Ferguson insists that Rooney will be at Old Trafford next season. He has dismissed the rumours linking United to Atletico Madrid’s coveted blade Radamel Falcao. If not him it will be somebody else. Robert Lewandowski of Borussia Dortmund is a name that persistently pops up. If we take Fergie at his word we must also allow that a man and a club can change minds. Rooney has arrived at that point in the contract cycle, with two years to run on his present deal, where value is re-established. Does the club re-sign or sell while they can attract a fee?

In the biggest game of United’s season, the return Champions League tie at Old Trafford against Real Madrid, Rooney was not first choice. Ferguson saw a better way of taking United forward. Ferguson no longer sees him as a centre forward. Robin van Persie and Danny Welbeck were preferred. Increasingly, the tendency has been to shift him back to fill the creative gap in midfield.

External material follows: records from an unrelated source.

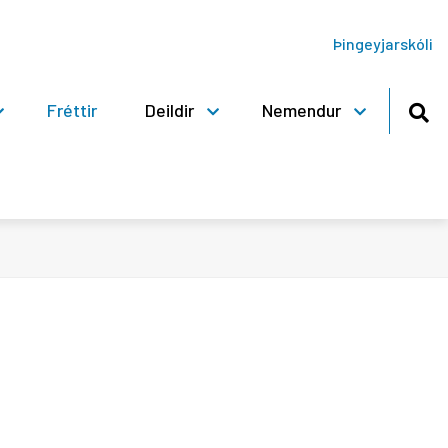
Þingeyjarskóli
Fréttir
Deildir
Nemendur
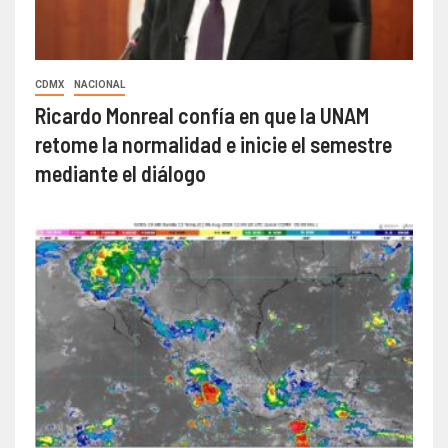
CDMX
NACIONAL
Ricardo Monreal confía en que la UNAM
retome la normalidad e inicie el semestre
mediante el diálogo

In his role as radio pundit with BBC Radio 5 live, Michael Owen revealed on Wednesday how Rooney was played in that role in training. He was not asked but told.

If he has a future at United it is in this position but probably not on the improved terms he seeks in what will be arguably his last big contract negotiation. If he sees himself as the main man up front and on a mega-salary commensurate with the stature he once had, it won’t be at Old Trafford. Wednesday was yet further evidence of that.